(Saved entries)
# # # # #

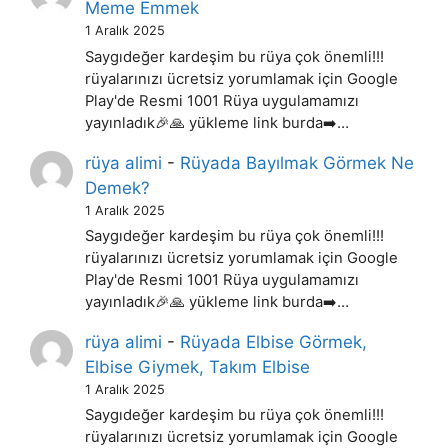
Meme Emmek
1 Aralık 2025
Saygıdeğer kardeşim bu rüya çok önemli!!!
rüyalarınızı ücretsiz yorumlamak için Google
Play'de Resmi 1001 Rüya uygulamamızı
yayınladık🎉🙏 yükleme link burda➡️…
rüya alimi
-
Rüyada Bayılmak Görmek Ne
Demek?
1 Aralık 2025
Saygıdeğer kardeşim bu rüya çok önemli!!!
rüyalarınızı ücretsiz yorumlamak için Google
Play'de Resmi 1001 Rüya uygulamamızı
yayınladık🎉🙏 yükleme link burda➡️…
rüya alimi
-
Rüyada Elbise Görmek,
Elbise Giymek, Takım Elbise
1 Aralık 2025
Saygıdeğer kardeşim bu rüya çok önemli!!!
rüyalarınızı ücretsiz yorumlamak için Google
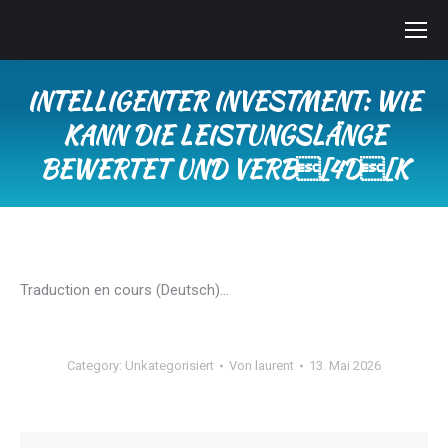
INTELLIGENTER INVESTMENT: WIE
KANN DIE LEISTUNGSLÄNGE
BEWERTET UND VERB[4D[K
Sie befinden sich hier:
Traduction en cours (Deutsch)…
Category:
Unkategorisiert
Von
laurent
13. Mai 2026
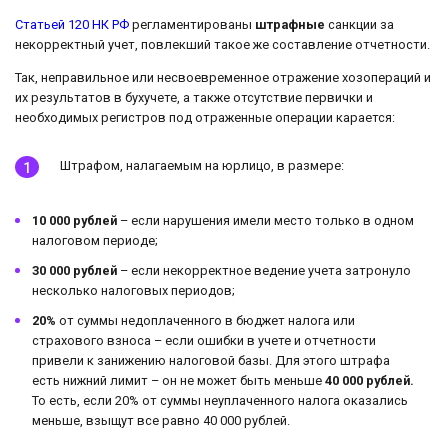
Статьей 120 НК РФ
регламентированы
штрафные
санкции за
некорректный учет, повлекший такое же составление отчетности.
Так, неправильное или несвоевременное отражение хозопераций и
их результатов в бухучете, а также отсутствие первички и
необходимых регистров под отраженные операции карается:
Штрафом, налагаемым на юрлицо, в размере:
10 000 рублей
– если нарушения имели место только в одном
налоговом периоде;
30 000 рублей
– если некорректное ведение учета затронуло
несколько налоговых периодов;
20%
от суммы недоплаченного в бюджет налога или
страхового взноса – если ошибки в учете и отчетности
привели к занижению налоговой базы. Для этого штрафа
есть нижний лимит – он не может быть меньше
40 000 рублей.
То есть, если 20% от суммы неуплаченного налога оказались
меньше, взыщут все равно 40 000 рублей.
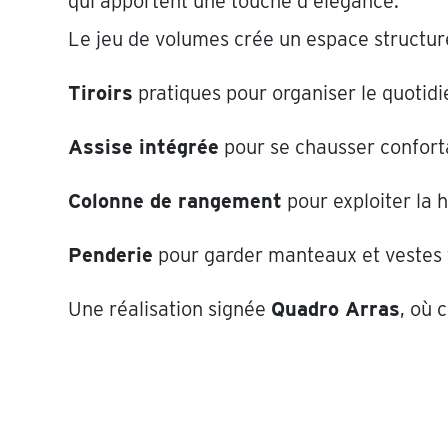
qui apportent une touche d’élégance.
Le jeu de volumes crée un espace structuré
Tiroirs
pratiques pour organiser le quotidie
Assise intégrée
pour se chausser confor
Colonne de rangement
pour exploiter la h
Penderie
pour garder manteaux et vestes 
Une réalisation signée
Quadro Arras
, où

# # # # #

§ Task goal: Reproduce the text of every entry in the listing above, keeping each line identical to the original. Leave the pictures out of your answer.

§ Final answer:
Meme Emmek
1 Aralık 2025
Saygıdeğer kardeşim bu rüya çok önemli!!!
rüyalarınızı ücretsiz yorumlamak için Google
Play'de Resmi 1001 Rüya uygulamamızı
yayınladık🎉🙏 yükleme link burda➡️…
rüya alimi
-
Rüyada Bayılmak Görmek Ne
Demek?
1 Aralık 2025
Saygıdeğer kardeşim bu rüya çok önemli!!!
rüyalarınızı ücretsiz yorumlamak için Google
Play'de Resmi 1001 Rüya uygulamamızı
yayınladık🎉🙏 yükleme link burda➡️…
rüya alimi
-
Rüyada Elbise Görmek,
Elbise Giymek, Takım Elbise
1 Aralık 2025
Saygıdeğer kardeşim bu rüya çok önemli!!!
rüyalarınızı ücretsiz yorumlamak için Google
INTELLIGENTER INVESTMENT: WIE
KANN DIE LEISTUNGSLÄNGE
BEWERTET UND VERB[4D[K
Sie befinden sich hier:
Traduction en cours (Deutsch)…
Category:
Unkategorisiert
Von
laurent
13. Mai 2026
Статьей 120 НК РФ
регламентированы
штрафные
санкции за
некорректный учет, повлекший такое же составление отчетности.
Так, неправильное или несвоевременное отражение хозопераций и
их результатов в бухучете, а также отсутствие первички и
необходимых регистров под отраженные операции карается:
Штрафом, налагаемым на юрлицо, в размере:
10 000 рублей
– если нарушения имели место только в одном
налоговом периоде;
30 000 рублей
– если некорректное ведение учета затронуло
несколько налоговых периодов;
20%
от суммы недоплаченного в бюджет налога или
страхового взноса – если ошибки в учете и отчетности
привели к занижению налоговой базы. Для этого штрафа
есть нижний лимит – он не может быть меньше
40 000 рублей.
То есть, если 20% от суммы неуплаченного налога оказались
меньше, взыщут все равно 40 000 рублей.
qui apportent une touche d’élégance.
Le jeu de volumes crée un espace structuré
Tiroirs
pratiques pour organiser le quotidie
Assise intégrée
pour se chausser confor
Colonne de rangement
pour exploiter la h
Penderie
pour garder manteaux et vestes 
Une réalisation signée
Quadro Arras
, où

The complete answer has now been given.